3. Quant à la prétendue récompense, elle relève de l’imagination florissante des enquêteurs qui ont préféré mêler l’accusé avec des faits isolés et rassemblés par juxtaposition aléatoire ; en effet, aucun fait n’indique qu’il existe de lien ;
5. Bref, à la question de savoir où sont passés les 35 millions pouvant finaliser les travaux, la réponse est donc simple : la banque centrale. Puissiez vous avoir en mémoire que Jammal n’avait cessé de crier : libérer mes comptes gelés pour me permettre de finaliser les travaux me confies par le Président.
Il faut en déduire que ce procès n’aurais pu jamais avoir eu lieu. Il s’agit ni plus ni moins qu’une tentative délibérée de jeter dans la boue un adversaire politique pour les auteurs.

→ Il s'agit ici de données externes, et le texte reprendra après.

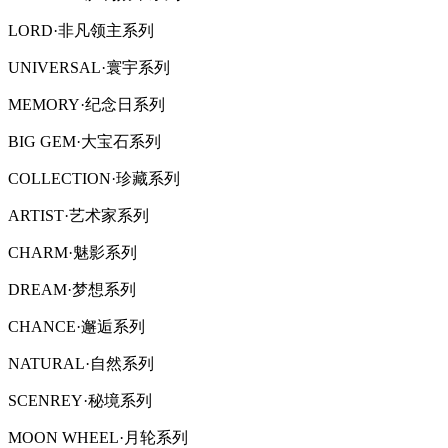
LORD·非凡领主系列
UNIVERSAL·寰宇系列
MEMORY·纪念日系列
BIG GEM·大宝石系列
COLLECTION·珍藏系列
ARTIST·艺术家系列
CHARM·魅影系列
DREAM·梦想系列
CHANCE·邂逅系列
NATURAL·自然系列
SCENREY·秘境系列
MOON WHEEL·月轮系列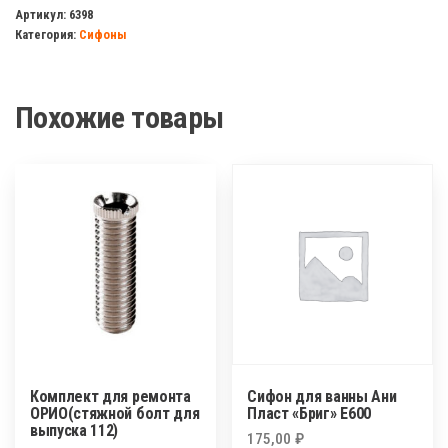
1
Артикул:
6398
Категория:
Сифоны
1/2"
для
сифона
Похожие товары
с
пробкой
НОВА
7002
Комплект для ремонта
Сифон для ванны Ани
ОРИО(стяжной болт для
Пласт «Бриг» Е600
выпуска 112)
175,00
₽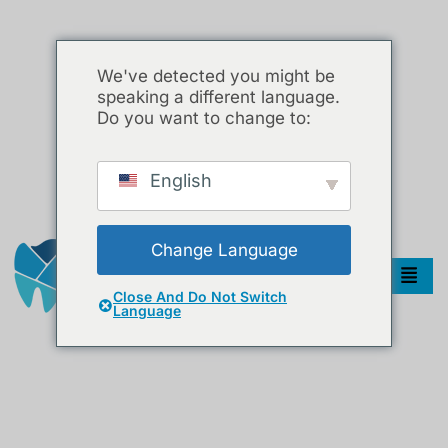
We've detected you might be
speaking a different language.
Do you want to change to:
English
Change Language
Close And Do Not Switch
Language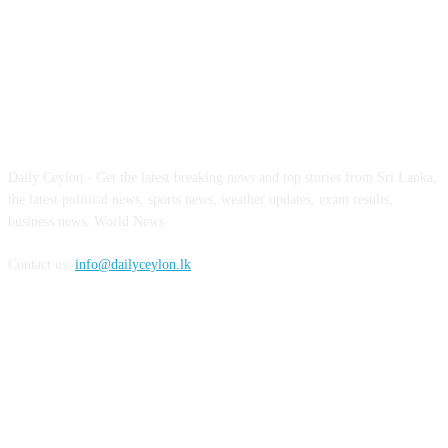
ABOUT US
Daily Ceylon - Get the latest breaking news and top stories from Sri Lanka,
the latest political news, sports news, weather updates, exam results,
business news, World News
Contact us:
info@dailyceylon.lk
FOLLOW US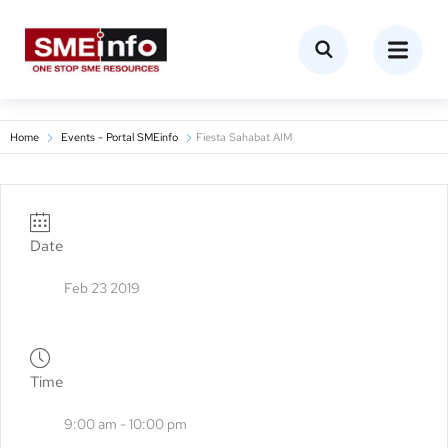
Home
Events - Portal SMEinfo
Fiesta Sahabat AIM
Date
Feb 23 2019
Time
9:00 am - 10:00 pm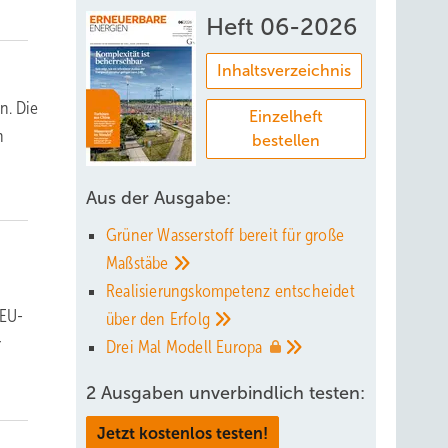
Heft 06-2026
Inhaltsverzeichnis
n. Die
Einzelheft
n
bestellen
Aus der Ausgabe:
Grüner Wasserstoff bereit für große
Maßstäbe
Realisierungskompetenz entscheidet
 EU-
über den
Erfolg
r
Drei Mal Modell
Europa
2 Ausgaben unverbindlich testen:
Jetzt kostenlos testen!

Formidable Mr Mumbere pour ces précisions. On peut donc déduire que vous êtes mieux informés que le défenseur des droits Kapiamba, l ong le Congo n est pas à vendre, l IGF qui s est désolidarisée de la décision prise par la cour d appel et tant d autres associations qui contrairement à vous œuvre dans vérité et pour la justice dans ce pays.